• INSTRUCTIONS TO FOLLOW:
Set down every line of text read from the records below, word for word, and leave the pictures out of your answer.
[Start of section]
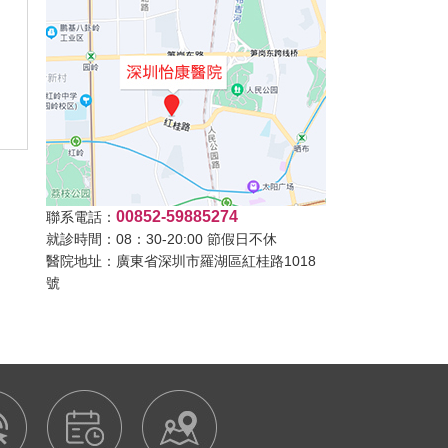
00852-59885274
聯系電話：
就診時間：08：30-20:00 節假日不休
醫院地址：廣東省深圳市羅湖區紅桂路1018
號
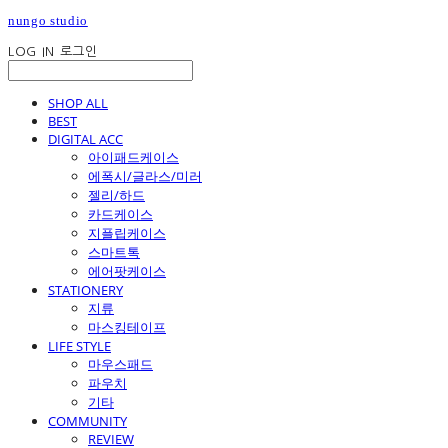
nungo studio
LOG IN
로그인
SHOP ALL
BEST
DIGITAL ACC
아이패드케이스
에폭시/글라스/미러
젤리/하드
카드케이스
지플립케이스
스마트톡
에어팟케이스
STATIONERY
지류
마스킹테이프
LIFE STYLE
마우스패드
파우치
기타
COMMUNITY
REVIEW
[End of section]
• WRITTEN RESPONSE:
00852-59885274
聯系電話：
就診時間：08：30-20:00 節假日不休
醫院地址：廣東省深圳市羅湖區紅桂路1018
號
nungo studio
LOG IN
로그인
SHOP ALL
BEST
DIGITAL ACC
아이패드케이스
에폭시/글라스/미러
젤리/하드
카드케이스
지플립케이스
스마트톡
에어팟케이스
STATIONERY
지류
마스킹테이프
LIFE STYLE
마우스패드
파우치
기타
COMMUNITY
REVIEW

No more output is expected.